Katz’s work has been included in solo and group exhibitions worldwide at the Daegu Art Museum (2019), Ludwig Museum (2019), Lotte Museum of Art, Seoul (2018), Leopold Museum (2018), Tampa Museum of Art (2017), Cleveland Museum of Art (2017), Guggenheim Bilbao (2015), Metropolitan Museum of Art (2015), High Museum of Art (2015), National Portrait Gallery in London (2010) and the New York Jewish Museum (2006).
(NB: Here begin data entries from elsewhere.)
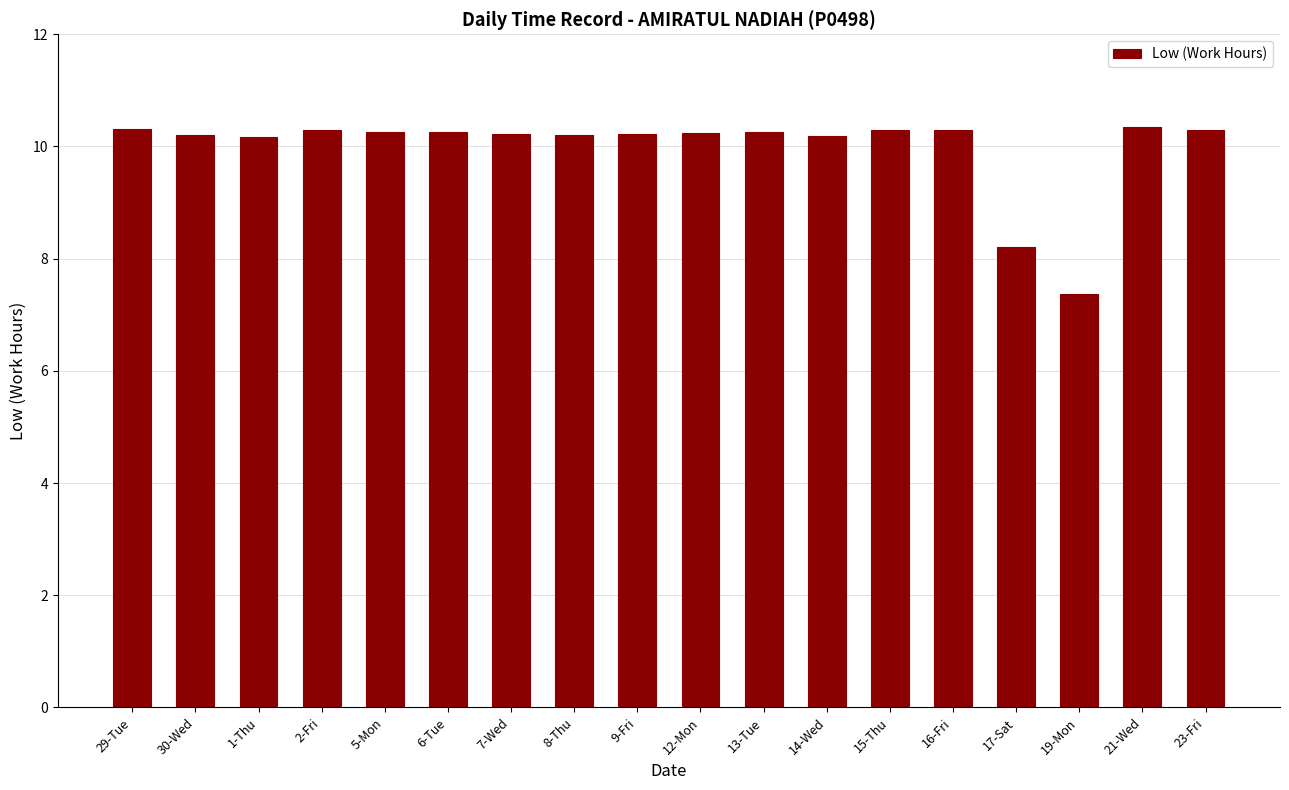

True or false: the data shows 10.3 at 2-Fri.

True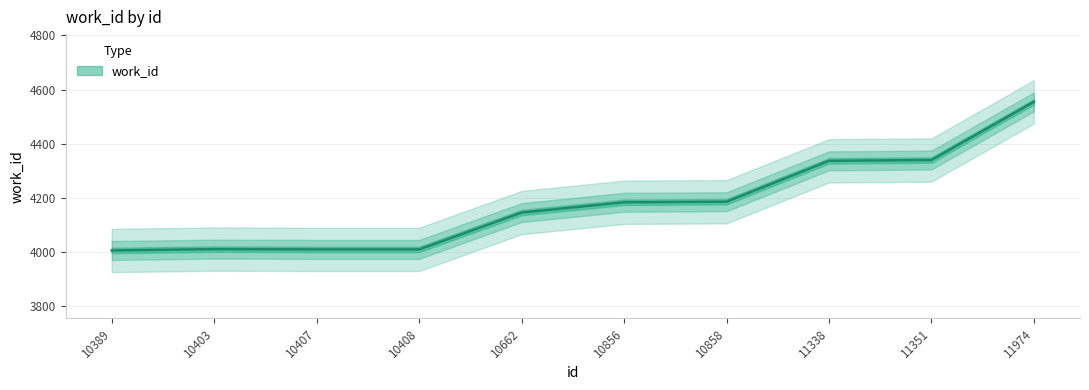

Reading left to right, what are all the values shown in this chart?

10389=4006	10403=4011	10407=4010	10408=4010	10662=4146	10856=4184	10858=4186	11338=4337	11351=4340	11974=4555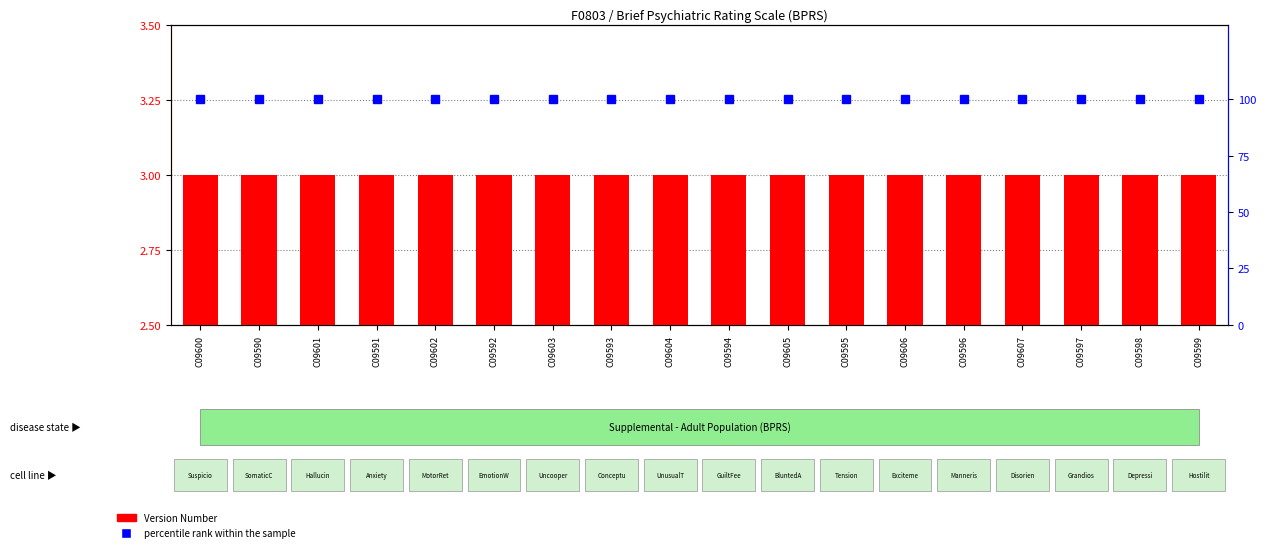

What is the sum of all Version Number values?

54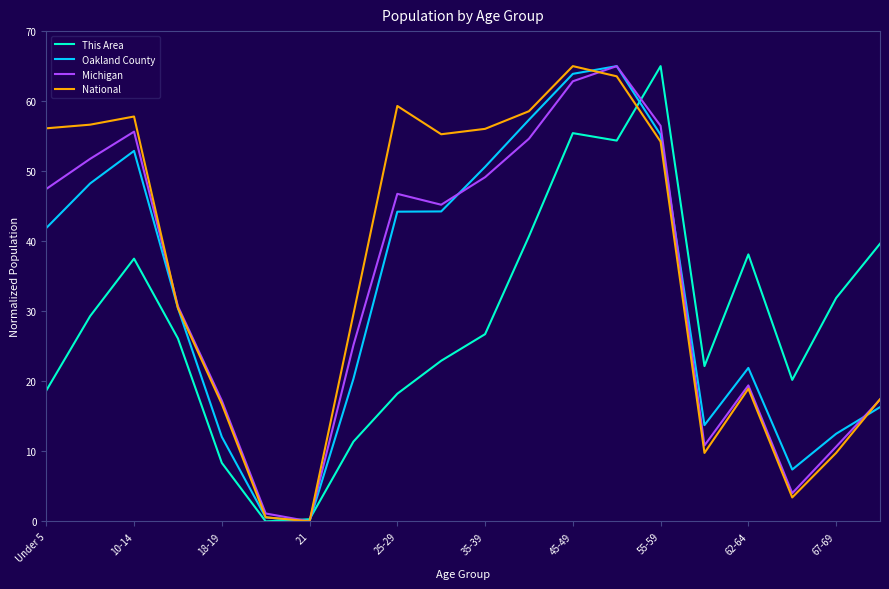

At which label does This Area reach its peak?

55-59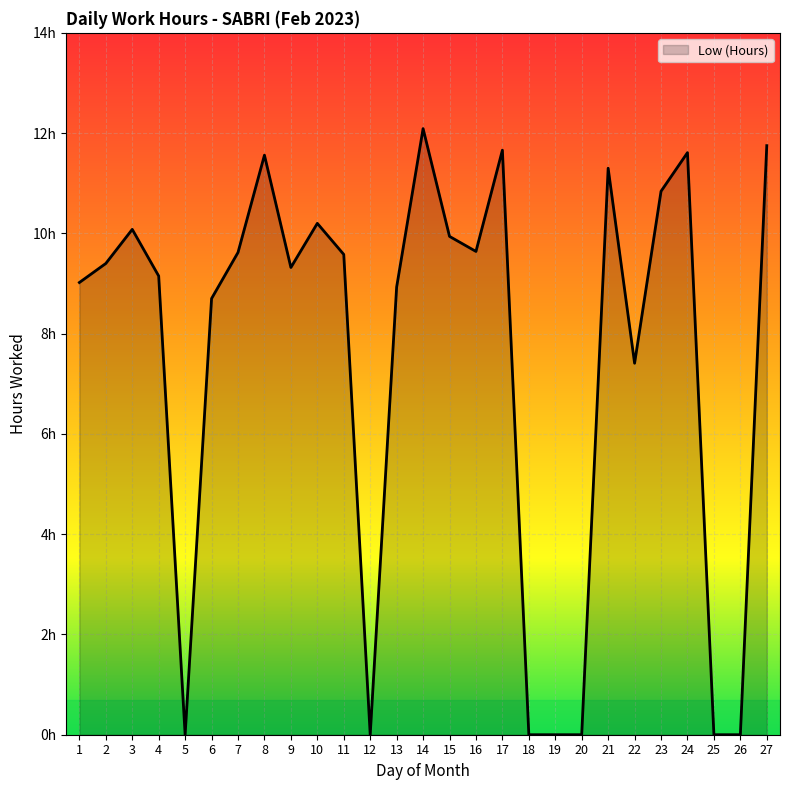

Reading left to right, what are all the values shown in this chart?

1=9.0	2=9.4	3=10.1	4=9.2	5=0.0	6=8.7	7=9.6	8=11.6	9=9.3	10=10.2	11=9.6	12=0.0	13=8.9	14=12.1	15=9.9	16=9.6	17=11.7	18=0.0	19=0.0	20=0.0	21=11.3	22=7.4	23=10.8	24=11.6	25=0.0	26=0.0	27=11.8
The Brooklyn Museum followed with a print retrospective of Katz’s work in 1988 following a retrospective at the Whitney Museum of American Art in 1986. Katz’s first solo show was held in 1954.

In 2015, Mary Ryan Gallery held a solo exhibition entitled “ Alex Katz Black Dress: A Suite of New Prints.” In 2010, “Alex Katz: Prints” was on view at the Albertina Museum in Vienna, which showed a retrospective survey of over 150 graphic works.

Katz’s work is in numerous prominent museum collections, including the Art Institute of Chicago, IL; Brooklyn Museum, NY; Cleveland Museum of Art, OH; Denver Art Museum, CO; Detroit Institute of Art, MI; Graphische Sammlung Albertina, Vienna, AT; Guggenheim Museum, Bilbao, PT; High Museum of Art, Atlanta, GA; Hiroshima City Museum, JP; Hirshhorn Museum and Sculpture Garden, Washington, DC; Iwaki City Art Museum, JP; Jewish Museum, NY; Los Angeles County Museum of Art, CA; Madison Art Center, WI; Metropolitan Museum of Art, NY; Musée National d'Art Moderne, Centre Georges Pompidou, FR; Musée Cantonal des Beaux-Art, Lausanne, CH; Museum Moderner Kunst, Vienna, AT; Museum of Art, Rhode Island School of Design, Providence, RI; Museum of Contemporary Art, Tokyo, JP;  Museum of Fine Arts, Boston, MA; Museum of Modern Art, NY; Museo Rufino Tamayo, Mexico City, MX; National Gallery of Art, Washington, DC; New Orleans Museum of Art, LA; Philadelphia Philadelphia Museum of Art, PA; Smithsonian Institute, Washington, DC; Staatliche Museen Preussischer Kulturbesitz Nationalgalerie, Berlin, DE; Tate Gallery, UK and the Whitney Museum of American Art, NY. Colby College in Maine holds an extensive collection of Katz’s work.